**POR HACER**
Decide si cada afirmación concuerda con el texto sobre Los confidentes audaces; responde sí o no y cita textualmente las palabras que lo deciden. (a) Jesús López del Castillo cuenta sus aventuras a Aviraneta. (b) Según el texto, a la novela le faltan datos históricos. (c) López del Castillo oyó a los dos masones en un patio iluminado.

**TEXTO SELECCIONADO**
Los confidentes audaces es una novela escrita sin ganas. En
principio es el relato de un cínico, Jesús López del Castillo, Rostro pálido, un intrigante sin
escrúpulos que resulta ser la mar de majo, y que cuenta a Aviraneta sus
aventuras a través de los libros de historia que ojea el autor. Baroja no se
molesta en que el confidente sea, además, fidedigno: una noche escuchó en un
patio oscuro a dos masones que se preguntaban por la contraseña para la
siguiente reunión, y a partir de entonces, en un abrir y cerrar de ojos, el tal
López del Castillo ya está intrigando a dos bandas y con las altas esferas
cristinas. No es que necesitemos más datos históricos, porque de eso la novela
viene cumplida, sino que a Baroja no le ha apetecido dar más cuerpo a la escena
y más sentido a los hechos. De vez en cuando subraya el cinismo del narrador
con una carcajada siniestra que es el ritornello con el que se rematan sus más
crudas observaciones, pero eso no es suficiente.

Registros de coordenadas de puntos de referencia
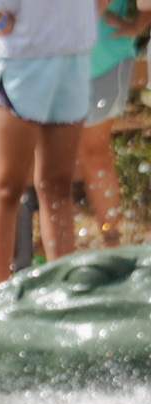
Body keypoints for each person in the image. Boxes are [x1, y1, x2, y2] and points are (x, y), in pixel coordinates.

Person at [0, 0, 96, 282]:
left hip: (74, 57)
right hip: (17, 59)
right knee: (8, 186)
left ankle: (64, 288)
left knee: (58, 185)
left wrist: (87, 19)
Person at [77, 0, 150, 247]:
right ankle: (47, 247)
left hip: (105, 59)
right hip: (51, 62)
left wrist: (138, 25)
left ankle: (112, 243)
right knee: (53, 159)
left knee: (94, 153)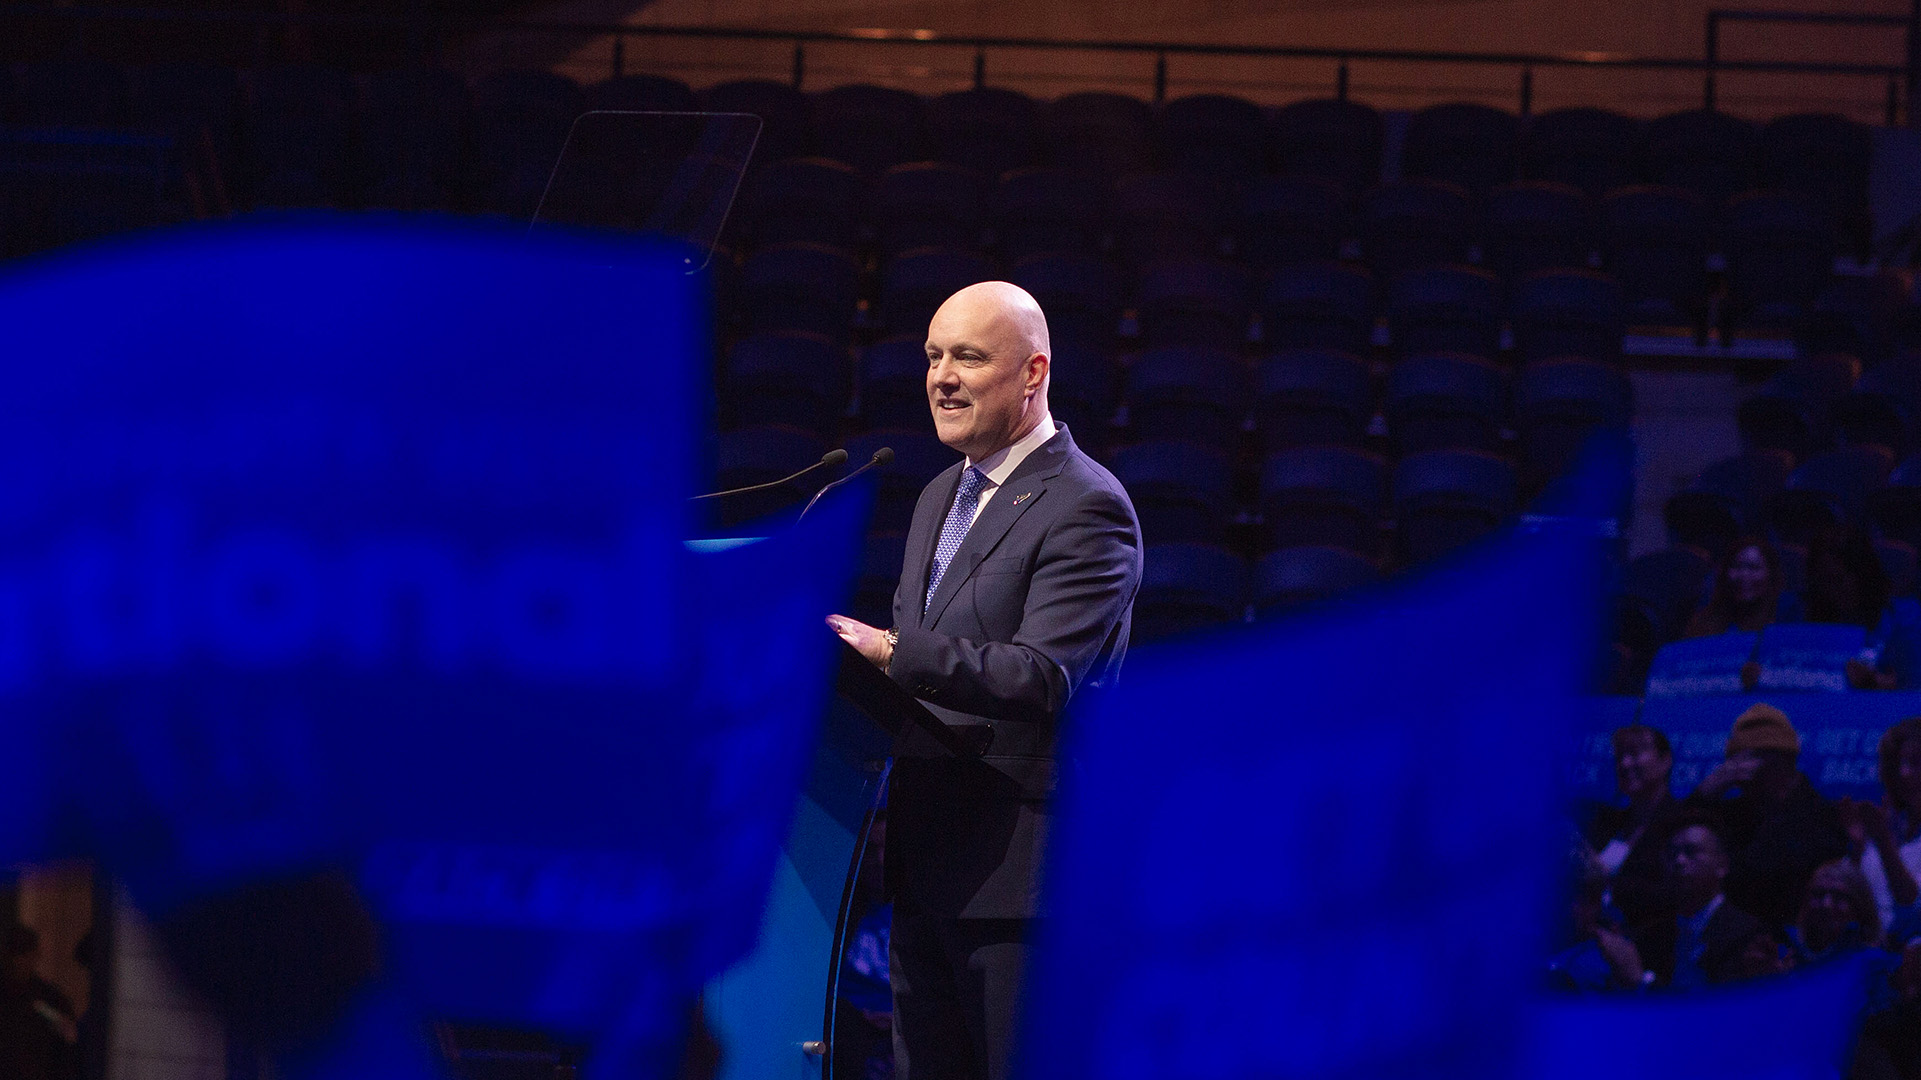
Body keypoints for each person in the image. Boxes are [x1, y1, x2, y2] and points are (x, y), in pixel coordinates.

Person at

**SOLUCIÓN DESARROLLADA**
(a) Sí: «y que cuenta a Aviraneta sus aventuras».
(b) No: «No es que necesitemos más datos históricos, porque de eso la novela viene cumplida».
(c) No: «una noche escuchó en un patio oscuro a dos masones».